The listing below must be returned in full and unchanged, without the images it carries.

==========

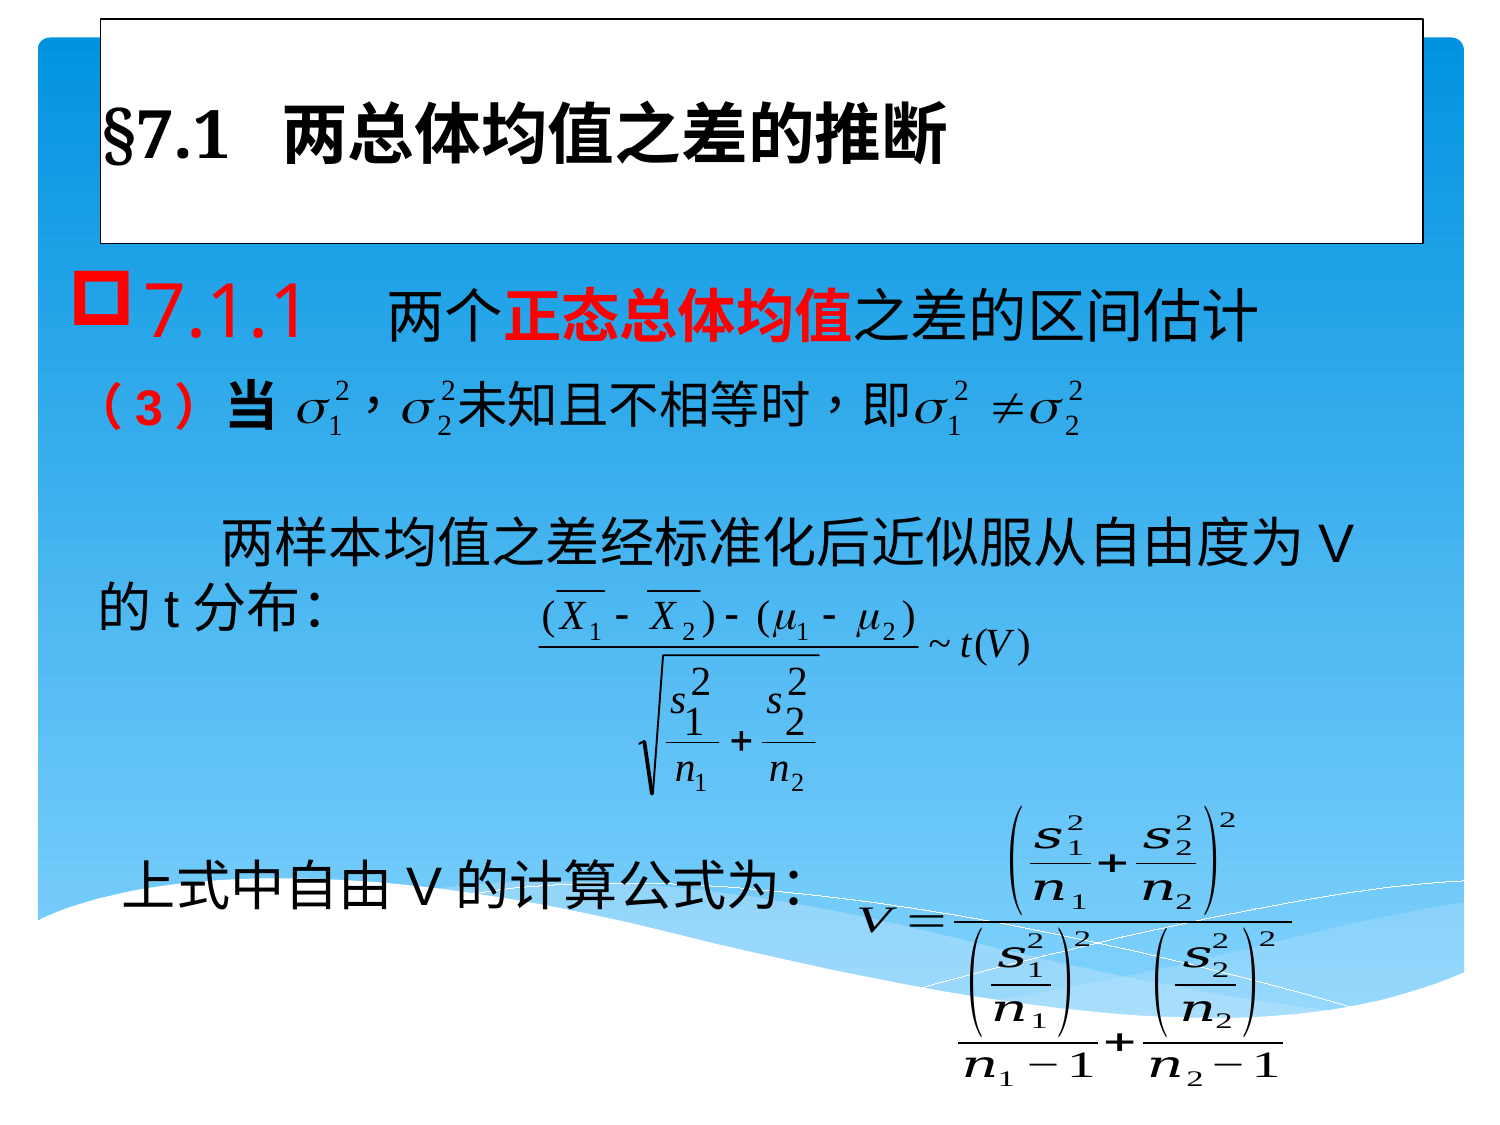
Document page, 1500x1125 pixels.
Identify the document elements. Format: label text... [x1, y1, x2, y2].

text_box 上式中自由V的计算公式为： [107, 844, 1442, 924]
title §7.1 两总体均值之差的推断 [100, 19, 1424, 244]
text_box 两样本均值之差经标准化后近似服从自由度为V的t分布： [82, 500, 1418, 646]
text_box （3）当 [58, 350, 1442, 444]
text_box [288, 368, 1093, 445]
subtitle 7.1.1 两个正态总体均值之差的区间估计 [53, 255, 1459, 386]
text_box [531, 578, 1040, 805]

==========

■ Exercise result
Document page, 1500x1125 pixels.
Identify the document elements. Format: label text... [x1, y1, x2, y2].

text_box 上式中自由V的计算公式为： [107, 844, 1442, 924]
title §7.1 两总体均值之差的推断 [100, 19, 1424, 244]
text_box 两样本均值之差经标准化后近似服从自由度为V的t分布： [82, 500, 1418, 646]
text_box （3）当 [58, 350, 1442, 444]
text_box [288, 368, 1093, 445]
subtitle 7.1.1 两个正态总体均值之差的区间估计 [53, 255, 1459, 386]
text_box [531, 578, 1040, 805]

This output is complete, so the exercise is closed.